The most common cause of high blood pressure (an estimated 95 percent of cases) is ‘essential’ hypertension, which is a clever way of saying we don’t know the cause. A common theory is that it is due to a hardening of the arteries with age.
Certain drugs and foods can contribute to hypertension including anti-inflammatory medications (NSAIDS) like Ibuprofen, the contraceptive pill or hormone replacement therapy, steroids, caffeine, liquorice and alcohol. Untreated sleep apnoea also causes high blood pressure.
Some less common medical (or secondary) causes are related to diseases of the kidney, adrenal and pituitary glands.
How is High Blood Pressure Treated?
Lifestyle interventions such as reducing salt and alcohol intake, increasing exercise and reducing overweight are commonly recommended. Surprisingly, evidence to support this advice is weak. However, it is probably sensible to take a holistic approach to your health. My tips for living a long and healthy life are to eat mainly unprocessed food, enjoy some exercise, learn to manage stress and prioritise sleep.

Your objective:
Reproduce word for word the stretch of the high blood pressure text from "Certain drugs and" through "and pituitary glands.". The data has nothing to do with the high blood pressure text above.

Data to examine:
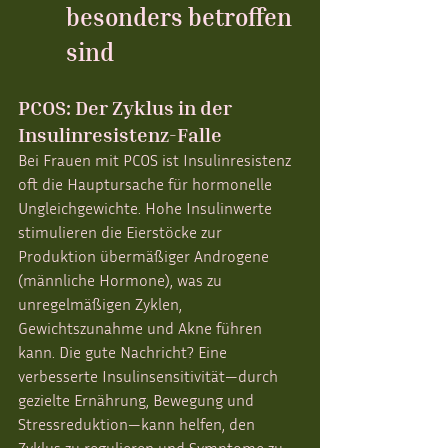
besonders betroffen 
sind
PCOS: Der Zyklus in der 
Insulinresistenz-Falle
Bei Frauen mit PCOS ist Insulinresistenz 
oft die Hauptursache für hormonelle 
Ungleichgewichte. Hohe Insulinwerte 
stimulieren die Eierstöcke zur 
Produktion übermäßiger Androgene 
(männliche Hormone), was zu 
unregelmäßigen Zyklen, 
Gewichtszunahme und Akne führen 
kann. Die gute Nachricht? Eine 
verbesserte Insulinsensitivität—durch 
gezielte Ernährung, Bewegung und 
Stressreduktion—kann helfen, den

Completed task:
Certain drugs and foods can contribute to hypertension including anti-inflammatory medications (NSAIDS) like Ibuprofen, the contraceptive pill or hormone replacement therapy, steroids, caffeine, liquorice and alcohol. Untreated sleep apnoea also causes high blood pressure.
Some less common medical (or secondary) causes are related to diseases of the kidney, adrenal and pituitary glands.